立川シネマシティで「異人たち」を

20日夕、一人で食べることになり、散歩堂さんを誘うと、立川シネマシティで「異人たち」を見ることを提案される。山田太一原作『異人たちの夏』は大林宣彦監督で映画化されたが、それをイギリスへ移す。大きな改変は脚本家の主人公アランをゲイ(クィル)に設定したことだろう。実体のある幽霊である両親にそのことを告白し、いじめられていた過去についてのわだかまりが、原作とは違う揺れ、異相を生み出す。両親との関係がより複雑になった、といっていいか。実家も庭付き二階家の一戸建てで、自分の子供部屋がそのまま残されている。

アダムに扮したアンドリュー・スコットは、最初見たことがあるなあ、と思い、テレビドラマ『シャーロック』のモリアーティではないかと気づく。同じマンション(住人は2人だけ)のハリーと結ばれるが、じつは幽霊というのは原作通り。ただし大林版のようなホラー、怪談の要素は薄い。きわめて自然に現実との融合がなされる。逆に察しの悪い観客は混乱させるかもしれない。これは原作、大林版を知った上で見たほうがいいと感じた。ミルフィーユのように重なって感興が増すのだ。
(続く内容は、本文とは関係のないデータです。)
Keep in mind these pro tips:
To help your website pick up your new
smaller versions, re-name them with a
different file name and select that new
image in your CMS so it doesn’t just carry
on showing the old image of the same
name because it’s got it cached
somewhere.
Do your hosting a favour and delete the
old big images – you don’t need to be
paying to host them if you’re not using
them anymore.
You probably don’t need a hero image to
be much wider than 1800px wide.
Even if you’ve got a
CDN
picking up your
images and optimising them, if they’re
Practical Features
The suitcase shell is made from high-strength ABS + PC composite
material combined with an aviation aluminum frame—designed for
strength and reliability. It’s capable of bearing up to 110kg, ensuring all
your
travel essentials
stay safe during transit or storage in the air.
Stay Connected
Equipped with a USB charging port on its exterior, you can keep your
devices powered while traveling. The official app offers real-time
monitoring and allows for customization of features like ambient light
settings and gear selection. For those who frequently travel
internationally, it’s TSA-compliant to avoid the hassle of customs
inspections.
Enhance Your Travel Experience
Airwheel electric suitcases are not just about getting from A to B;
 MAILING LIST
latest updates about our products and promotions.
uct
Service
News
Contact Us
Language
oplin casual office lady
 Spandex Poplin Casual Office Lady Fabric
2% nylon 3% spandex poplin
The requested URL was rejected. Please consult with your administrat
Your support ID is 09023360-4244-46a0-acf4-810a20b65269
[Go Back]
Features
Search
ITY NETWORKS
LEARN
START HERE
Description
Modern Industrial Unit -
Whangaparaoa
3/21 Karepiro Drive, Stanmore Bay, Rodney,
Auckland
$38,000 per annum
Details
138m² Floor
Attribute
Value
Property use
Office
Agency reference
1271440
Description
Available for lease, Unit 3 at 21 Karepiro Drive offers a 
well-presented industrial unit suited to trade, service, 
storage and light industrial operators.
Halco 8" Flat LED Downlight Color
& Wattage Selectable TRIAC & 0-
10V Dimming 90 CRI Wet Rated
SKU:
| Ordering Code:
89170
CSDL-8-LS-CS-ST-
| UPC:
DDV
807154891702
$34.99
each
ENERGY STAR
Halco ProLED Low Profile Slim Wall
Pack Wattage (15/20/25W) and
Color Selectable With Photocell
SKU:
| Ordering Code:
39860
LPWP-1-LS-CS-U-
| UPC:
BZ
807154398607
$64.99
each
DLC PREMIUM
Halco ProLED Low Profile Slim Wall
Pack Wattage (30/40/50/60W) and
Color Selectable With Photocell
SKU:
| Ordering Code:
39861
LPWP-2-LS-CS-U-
立川シネマシティで見たのだが、券売機で券を買うとき、シニア割引がなく2000円でチケットを買ったが、有人窓口に会員(シニアは半年100円)になると、一回1000円で見られると知り、散歩堂さんに「チケット買ってしまったけど、今から会員になって」と交渉してもらい「本当は払い戻しはしないのですが」と言われたがぶじ成立。会員費100円を払って1000円で見られた。えらい違い。立川シネマシティは自転車で20~30分だから、これで新作を見る楽しみができた。「異人たち」は客席がらがらであった。

石坂浩二音無美紀子が若く貧しい、紙芝居に夢を賭ける夫婦を演じる「二人だけの道」最終回を見る。電気を止められる生活に、石坂が紙芝居を止め業界誌記者に就職するが、音無はそれをなじり実家へ戻り別居状態に。しかし……。風雲吹き荒れるエキセントリックな設定が多い今のドラマに比べたら、ほとんど静物画の味わい。石坂が描いた紙芝居の絵を、破ってしまうシーンあり。「ああっ」と声が出る。石坂の原画だもの。値打ちあるよ。今ならカラーコピーを取ったダミーを破るところ。

赤旗」の「試写室」の仕事で、キムタク主演『ビリーブ』をいち早く見る。

「朝日」に紹介記事が出た千葉市美術館の「早世の画家夫妻 板倉鼎・須美子」展を見たいと思う。これを見逃せば、ほとんど見ることはないだろう。